Do you want to sell or buy a property that is currently rented? You should know that, in 3 situations, the law gives the tenant the right to purchase the property in preference to the buyer that the seller has found.
The lessor who wishes to sell the property must give the tenant a notice to sell at least 6 months before the end of the lease. The tenant then has a period of 2 months (the sixth and fifth months before the end of the lease) to indicate whether he or she wishes to buy the property at the price proposed. His silence is equivalent to a waiver of the sale.
If he does not buy the property and the sale is subsequently concluded at a more advantageous price or under more advantageous conditions, the tenant has a period of one month to pre-empt the sale under these new conditions, which are generally notified to him by the notary.
2/ The owner sells a property with more than 5 dwellings as a whole
The owner of a building with more than 5 dwellings and who sells it in its entirety must indicate to each tenant the conditions of the sale of the building in its entirety and of the dwelling he occupies. The tenant has 4 months to accept the offer.
The lease of the tenant who does not buy his or her property is not affected. A new purchase offer will have to be notified to him if another tenant has bought his dwelling and if the landlord then sells the building apartment by apartment.
3/ The owner divides (or subdivides) a building by lots and sells the lots
The owner of a building made up of several dwellings or of a dwelling constituting a condominium lot who divides the building or the lot and sells these lots, must inform the tenant of the price and conditions of the sale of the lot he occupies.
The tenant has 2 months to indicate his intention to buy the property.
If he does not buy and if the sale is subsequently concluded under more attractive conditions, a new offer must be sent to him. It is valid for 1 month.

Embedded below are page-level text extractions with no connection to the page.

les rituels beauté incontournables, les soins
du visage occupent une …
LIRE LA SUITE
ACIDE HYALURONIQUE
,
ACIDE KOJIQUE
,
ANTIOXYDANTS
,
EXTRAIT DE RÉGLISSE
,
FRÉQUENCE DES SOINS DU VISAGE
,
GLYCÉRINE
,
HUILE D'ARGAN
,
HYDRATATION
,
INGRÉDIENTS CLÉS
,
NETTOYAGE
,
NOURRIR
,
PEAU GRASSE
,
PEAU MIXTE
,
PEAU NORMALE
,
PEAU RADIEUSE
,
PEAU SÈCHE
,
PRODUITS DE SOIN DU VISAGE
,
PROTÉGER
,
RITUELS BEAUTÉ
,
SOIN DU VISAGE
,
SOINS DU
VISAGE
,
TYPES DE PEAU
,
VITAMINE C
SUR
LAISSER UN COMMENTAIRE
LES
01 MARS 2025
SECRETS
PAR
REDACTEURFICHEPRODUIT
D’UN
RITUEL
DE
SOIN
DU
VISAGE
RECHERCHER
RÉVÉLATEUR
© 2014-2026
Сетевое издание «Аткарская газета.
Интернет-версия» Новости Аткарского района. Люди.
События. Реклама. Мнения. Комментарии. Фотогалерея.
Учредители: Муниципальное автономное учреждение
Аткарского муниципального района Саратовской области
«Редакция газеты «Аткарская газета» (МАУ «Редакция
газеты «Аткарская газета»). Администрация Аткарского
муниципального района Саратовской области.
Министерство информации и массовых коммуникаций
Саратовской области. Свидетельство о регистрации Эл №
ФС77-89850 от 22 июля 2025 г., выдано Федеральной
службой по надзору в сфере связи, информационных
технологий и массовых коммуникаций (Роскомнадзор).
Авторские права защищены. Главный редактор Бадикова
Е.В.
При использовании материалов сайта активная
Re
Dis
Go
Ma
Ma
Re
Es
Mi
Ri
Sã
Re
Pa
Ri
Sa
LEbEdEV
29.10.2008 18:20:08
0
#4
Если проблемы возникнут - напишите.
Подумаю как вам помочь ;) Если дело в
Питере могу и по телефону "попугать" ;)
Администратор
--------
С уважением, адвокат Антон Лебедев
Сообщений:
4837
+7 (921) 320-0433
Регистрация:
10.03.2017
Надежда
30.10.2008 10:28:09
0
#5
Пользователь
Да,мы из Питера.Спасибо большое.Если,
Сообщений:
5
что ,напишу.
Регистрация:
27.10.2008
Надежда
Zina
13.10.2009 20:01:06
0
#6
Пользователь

The lease will continue with the buyer of the lot.
4/ The property sold is commercial or craft premises
The tenant has a right of pre-emption, except in the case of a single transfer of several premises in a commercial complex, a single transfer of separate commercial premises or the transfer of a commercial premises to the co-owner of a commercial complex. This right is also not applicable in the case of a global transfer of a building including commercial premises or in the case of a transfer of a premises to the lessor's spouse. Finally, the right of pre-emption does not apply to the transfer of premises to an ascendant or descendant of the lessor or his spouse. Lastly, the right of pre-emption does not apply to industrial premises.